__Provided passage__
______

Nope. It's just an incredibly realistic audio-animatronic of a fire. It was expensive and quite tricky to program (not to mention the logistics for getting Boston Edison to run an underground electric cable to the middle of this corn field to power the thing; the electric meter is hidden under the seat in the outhouse; you can see it if you stick your head in the hole).

We're very proud of how realistic it came out. It even smells like the real thing. It doesn't give off any heat, though. You can stick you hand in and not even feel it. :devil:

Tikki
07-18-2006, 06:31 PM
When I worked at a large arcade at the local amusement park, I was always getting asked where our change machines were. I'd point to the one at the end of a bank of video games, not 20 feet from my station, in direct line of sight and tell them, "There." Nine times out of ten, they wandered right on past it.

AFpheonix
07-18-2006, 08:44 PM
My favorite from this last week was a lady who managed to get past the automated greeting, "Thank you for calling your 24 hour Walgreens, located at blah blah, with convenient drive through service....", managed to get to me, with my standard greeting, "Walgreens pharmacy, this is Phe, how can I help you?"
To which she asked "Who did I call? Oh! I think I have the wrong number!" and hung up. :confused:

Plus the countless hordes that call to ask our hours, or the people that walk under the huge "24 hours" sign and ask us when we close, blah blah
(Although, in there defence, there are groceries that are 24 hours in which the pharmacies close sooner)

batmoody
07-18-2006, 09:11 PM
*customer walks in the door, walks PAST the aisle full of nothing but light bulbs, and walks up to me at the service desk, BEYOND the light bulb aisle*

"Where are your light bulbs?"

:headdesk:
When a customer asks us where something is, we are required to ask if they would like us to show them. I love it when they ask about something that is like a foot away. I get to say, "It's right here (pointing). Would you like me to show you?" They have to think I am being a smart ass, but it is required that I make that "offer".
They wouldn't want the employees to actually paractice any discretion.

Primer
07-18-2006, 09:41 PM
This question was asked of a American Revolution re-enactor at the soldiers' encampment:

[Pointing] Is that a real fire?

We do a lot of Civil War era stuff and have a working replica of an 1841 Napoleonic 6-lb smooth bore cannon.

We get, "Is it real?" all the time.

______

__Extracted data records__

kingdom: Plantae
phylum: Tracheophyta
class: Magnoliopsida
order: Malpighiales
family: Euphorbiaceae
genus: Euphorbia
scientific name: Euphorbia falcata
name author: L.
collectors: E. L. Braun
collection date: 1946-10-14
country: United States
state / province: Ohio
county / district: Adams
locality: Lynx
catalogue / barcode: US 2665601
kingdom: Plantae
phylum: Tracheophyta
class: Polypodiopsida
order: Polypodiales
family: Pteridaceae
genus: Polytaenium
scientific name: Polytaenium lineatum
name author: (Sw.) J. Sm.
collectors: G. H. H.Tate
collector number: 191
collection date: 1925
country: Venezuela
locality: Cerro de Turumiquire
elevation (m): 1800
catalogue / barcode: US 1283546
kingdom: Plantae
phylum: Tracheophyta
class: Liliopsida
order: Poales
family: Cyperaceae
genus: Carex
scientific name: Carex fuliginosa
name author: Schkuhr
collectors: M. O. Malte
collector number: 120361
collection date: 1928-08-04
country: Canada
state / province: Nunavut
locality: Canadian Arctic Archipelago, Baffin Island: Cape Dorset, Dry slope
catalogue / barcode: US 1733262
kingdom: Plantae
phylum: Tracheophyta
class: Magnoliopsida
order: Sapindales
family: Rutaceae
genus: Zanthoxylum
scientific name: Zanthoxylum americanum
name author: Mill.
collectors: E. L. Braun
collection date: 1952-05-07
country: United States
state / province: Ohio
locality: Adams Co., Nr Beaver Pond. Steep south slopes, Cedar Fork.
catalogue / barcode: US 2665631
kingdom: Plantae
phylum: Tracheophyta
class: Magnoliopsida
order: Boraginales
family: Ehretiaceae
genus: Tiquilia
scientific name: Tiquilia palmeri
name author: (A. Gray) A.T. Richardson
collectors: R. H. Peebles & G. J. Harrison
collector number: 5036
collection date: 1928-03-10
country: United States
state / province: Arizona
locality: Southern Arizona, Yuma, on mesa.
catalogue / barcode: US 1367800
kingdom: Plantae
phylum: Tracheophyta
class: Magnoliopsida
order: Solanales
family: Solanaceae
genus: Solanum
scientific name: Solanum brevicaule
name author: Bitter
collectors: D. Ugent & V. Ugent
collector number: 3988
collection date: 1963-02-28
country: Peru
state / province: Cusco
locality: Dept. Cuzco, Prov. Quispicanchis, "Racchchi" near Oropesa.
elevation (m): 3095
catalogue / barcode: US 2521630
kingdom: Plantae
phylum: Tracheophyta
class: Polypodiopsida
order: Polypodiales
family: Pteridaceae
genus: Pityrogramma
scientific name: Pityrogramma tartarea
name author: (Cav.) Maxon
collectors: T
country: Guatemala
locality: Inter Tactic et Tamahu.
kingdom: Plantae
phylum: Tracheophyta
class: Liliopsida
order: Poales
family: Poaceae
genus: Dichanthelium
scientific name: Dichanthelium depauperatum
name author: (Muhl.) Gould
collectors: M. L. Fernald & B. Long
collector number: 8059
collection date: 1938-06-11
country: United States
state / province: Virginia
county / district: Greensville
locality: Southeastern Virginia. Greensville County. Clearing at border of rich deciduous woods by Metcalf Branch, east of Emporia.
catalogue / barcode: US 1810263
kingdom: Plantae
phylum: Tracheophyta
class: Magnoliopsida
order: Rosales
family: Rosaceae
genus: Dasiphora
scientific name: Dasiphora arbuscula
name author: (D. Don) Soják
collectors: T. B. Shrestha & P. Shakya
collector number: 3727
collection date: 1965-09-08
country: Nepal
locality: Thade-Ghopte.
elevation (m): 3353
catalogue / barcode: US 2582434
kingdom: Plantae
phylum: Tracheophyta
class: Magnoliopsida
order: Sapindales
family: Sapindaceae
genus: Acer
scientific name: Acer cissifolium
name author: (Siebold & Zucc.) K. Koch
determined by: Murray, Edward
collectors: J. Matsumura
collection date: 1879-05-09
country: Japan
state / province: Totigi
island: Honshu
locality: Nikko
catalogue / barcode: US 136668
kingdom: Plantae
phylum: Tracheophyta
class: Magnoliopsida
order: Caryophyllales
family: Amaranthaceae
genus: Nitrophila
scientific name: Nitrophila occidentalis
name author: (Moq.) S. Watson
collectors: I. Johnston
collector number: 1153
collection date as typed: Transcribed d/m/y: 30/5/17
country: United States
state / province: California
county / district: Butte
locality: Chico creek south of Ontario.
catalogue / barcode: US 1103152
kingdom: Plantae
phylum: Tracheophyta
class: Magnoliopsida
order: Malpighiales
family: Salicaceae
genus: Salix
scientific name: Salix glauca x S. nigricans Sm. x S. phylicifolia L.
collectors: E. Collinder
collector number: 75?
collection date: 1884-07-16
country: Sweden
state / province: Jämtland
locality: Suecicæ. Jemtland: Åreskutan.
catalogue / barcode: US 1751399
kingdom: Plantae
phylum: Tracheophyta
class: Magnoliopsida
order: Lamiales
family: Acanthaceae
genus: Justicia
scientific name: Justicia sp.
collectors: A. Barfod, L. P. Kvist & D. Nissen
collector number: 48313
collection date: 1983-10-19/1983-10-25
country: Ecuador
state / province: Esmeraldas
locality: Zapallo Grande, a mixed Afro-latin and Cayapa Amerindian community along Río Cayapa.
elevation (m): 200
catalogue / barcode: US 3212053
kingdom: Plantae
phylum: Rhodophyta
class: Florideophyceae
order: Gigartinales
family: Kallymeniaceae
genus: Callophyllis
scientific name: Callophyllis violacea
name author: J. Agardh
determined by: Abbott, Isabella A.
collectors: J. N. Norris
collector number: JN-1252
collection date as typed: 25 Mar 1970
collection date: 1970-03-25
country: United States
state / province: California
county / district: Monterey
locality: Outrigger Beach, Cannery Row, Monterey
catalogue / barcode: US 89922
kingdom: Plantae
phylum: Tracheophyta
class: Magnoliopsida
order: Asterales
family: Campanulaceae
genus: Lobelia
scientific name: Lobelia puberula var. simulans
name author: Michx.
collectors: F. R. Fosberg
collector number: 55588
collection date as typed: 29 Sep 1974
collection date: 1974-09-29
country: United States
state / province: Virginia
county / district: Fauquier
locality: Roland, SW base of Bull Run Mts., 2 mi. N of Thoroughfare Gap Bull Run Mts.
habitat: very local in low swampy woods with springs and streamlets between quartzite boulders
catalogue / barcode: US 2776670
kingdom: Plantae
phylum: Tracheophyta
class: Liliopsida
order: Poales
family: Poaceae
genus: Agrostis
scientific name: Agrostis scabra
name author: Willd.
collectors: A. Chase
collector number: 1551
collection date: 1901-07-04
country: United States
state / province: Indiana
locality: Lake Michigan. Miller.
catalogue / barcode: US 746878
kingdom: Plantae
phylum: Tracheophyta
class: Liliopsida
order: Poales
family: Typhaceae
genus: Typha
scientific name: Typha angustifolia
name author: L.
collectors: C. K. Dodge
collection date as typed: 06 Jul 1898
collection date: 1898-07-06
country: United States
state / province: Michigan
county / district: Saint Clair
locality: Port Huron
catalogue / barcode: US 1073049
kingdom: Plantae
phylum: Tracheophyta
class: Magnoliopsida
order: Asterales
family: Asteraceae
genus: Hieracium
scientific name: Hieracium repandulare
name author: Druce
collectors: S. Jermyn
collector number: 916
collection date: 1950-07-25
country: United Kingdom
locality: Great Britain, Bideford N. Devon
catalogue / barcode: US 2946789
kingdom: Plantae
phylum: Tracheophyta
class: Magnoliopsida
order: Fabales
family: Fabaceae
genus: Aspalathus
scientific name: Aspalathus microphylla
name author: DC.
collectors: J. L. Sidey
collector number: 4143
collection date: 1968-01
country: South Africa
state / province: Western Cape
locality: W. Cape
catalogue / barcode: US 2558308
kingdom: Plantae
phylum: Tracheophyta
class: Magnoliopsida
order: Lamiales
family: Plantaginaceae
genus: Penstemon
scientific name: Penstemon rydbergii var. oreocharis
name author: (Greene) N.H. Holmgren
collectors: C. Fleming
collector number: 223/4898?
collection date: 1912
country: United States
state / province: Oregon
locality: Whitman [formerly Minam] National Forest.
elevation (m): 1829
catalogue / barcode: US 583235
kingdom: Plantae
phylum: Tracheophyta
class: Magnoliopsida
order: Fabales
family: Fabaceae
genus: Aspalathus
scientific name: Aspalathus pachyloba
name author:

______

__Tasks and exercises__
1 > Do the following statements agree with the forum thread about obvious customer questions? For each, answer yes or no and quote the deciding words from the thread.
(a) At the arcade, most people who were pointed toward the change machine walked right past it.
(b) The animatronic fire gives off heat.
(c) Staff at the service desk are required to offer to show customers where an item is.
2 > Can you carry on the forum thread about obvious customer questions, picking up right after its final sentence?

__Results of the exercise__
1 >
(a) Yes: "Nine times out of ten, they wandered right on past it."
(b) No: "It doesn't give off any heat, though."
(c) Yes: "When a customer asks us where something is, we are required to ask if they would like us to show them."

2 >
Yes, it's a real replica.

Yes, it shoots.

No, we will not be shooting live rounds today, just blanks.

Yes, we have shot live rounds.

No, we are not going to shoot it while we are IN the parade.

No you may NOT stand in front of the barrel when we do shoot it, even if we are shooting only blanks (although, I may really, really want to let you :flame:).

Yes, we are hot wearing wool in Texas in the summer. Wool does not burn, it smoulders, and is easily extinguished.

No, you may not play with the black powder or the friction primers.

Any other (SC) questions?

Imogene
07-18-2006, 09:47 PM
How about all the people who would come into the Chesterfield store, and ask us if we had 'this game' or 'that game'?
M: "No... we're a movie store..."
Them: "GameStop told me to come down here..."
M: *thinking* "Really? GameStop told you to leave their video game store, and go check out a video store to see if they have the game that isn't out yet, or they don't have any copies of? Why don't I believe that? I'd say, more likely, you didn't get what you wanted at GameStop, and figured you would check our store to see if we had any, but we don't sell video games..." *said* "No, we've never sold video games."

AmericanZero8503
07-18-2006, 10:01 PM
My favorite CS response is "Are You Kidding me?"

Me: Sorry we don't cash personal checks?
CS: Are you kidding me?

Me: Sorry I cannot give you a cash refund without a reciept
CS: Are you kidding me?

Sometimes I wonder if I come off as a practical jokester. Like I'm going to change my mind and be like, "Yeah I was just messing around. Here let me cash your check that you bounced last week!"